Theresia and I decided that our family would accept the challenge. This first day wasn't too difficult. It was Fast Sunday, so we would only be eating one meal. As part of our Sabbath observance, we don't shop on Sunday, so our meals are pretty much planned out on Saturday. Our daughter, Gabrielle, has the turn for the main meal on Sunday*. She used what we had in the house. For dinner she cooked BBQ Chicken (frozen chicken breast from freezer), baked with BBQ sauce from the refrigerator; Cheesy Mashed Potatoes (peel, cube, and boil potatoes, drain, add 4 oz. cheddar cheese, one cup milk, butter, salt, pepper, paprika, and spices, then mash); Carrots (slice and microwave with a little butter); and, to drink, water. For dessert the kids finished off the Tillamook Cookie Dough Ice Cream. A few hours later I made a couple dozen chocolate chip cookies from scratch (using the recipe from the Ambrosia Semi-Sweet Chocolate Chip bag from Costco. One very smart move that Gabrielle made was with the milk for the potatoes. We have just over a gallon of milk in the fridge.

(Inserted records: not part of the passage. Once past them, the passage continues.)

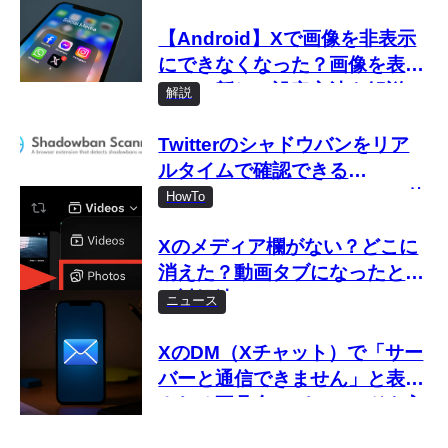
【Android】Xで画像を非表示
にできなくなった？画像を表示
しない新しい設定方法を解説
解説
Twitterのシャドウバンをリア
ルタイムで確認できる
「Shadowban Scanner」の使
HowTo
い方
Xのメディア欄がない？どこに
消えた？動画タブになったとき
の対処法
ニュース
XのDM（Xチャット）で「サー
バーと通信できません」と表示
される不具合 パスコードを入
力してもエラーになる原因と対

That will need to last the week because we tend to eat cold cereal for breakfast. So Gabrielle mixed up one cup of powdered milk to use in the potatoes. That will pay off later in the week! We are planning to 'cut' the regular milk with powdered milk for the duration of the week.

*To help take the load off mom and to provide domestic training for our children, a few years back we divided up the cooking chores for the main meal of the day. Each child has one day in which they choose the menu and cook (or assist if they are younger) the meal and set the table. Dad has one day and the family has a day where everyone is supposed to pitch in. That leaves mom with just two days to worry about!

1 comment:

Rob and Marseille said...

Let me just say as the oldest Loftus child, that this is a necessity. I never had to cook at home and when I went to college I didn't know how to cook anything. I was afraid to make scrambled eggs or cook hamburger. Now that I have lots of practice, I feel I'm a great cook and enjoy doing it. Give your kids practice cooking (when you're home) so they can learn with someone, instead of by themselves.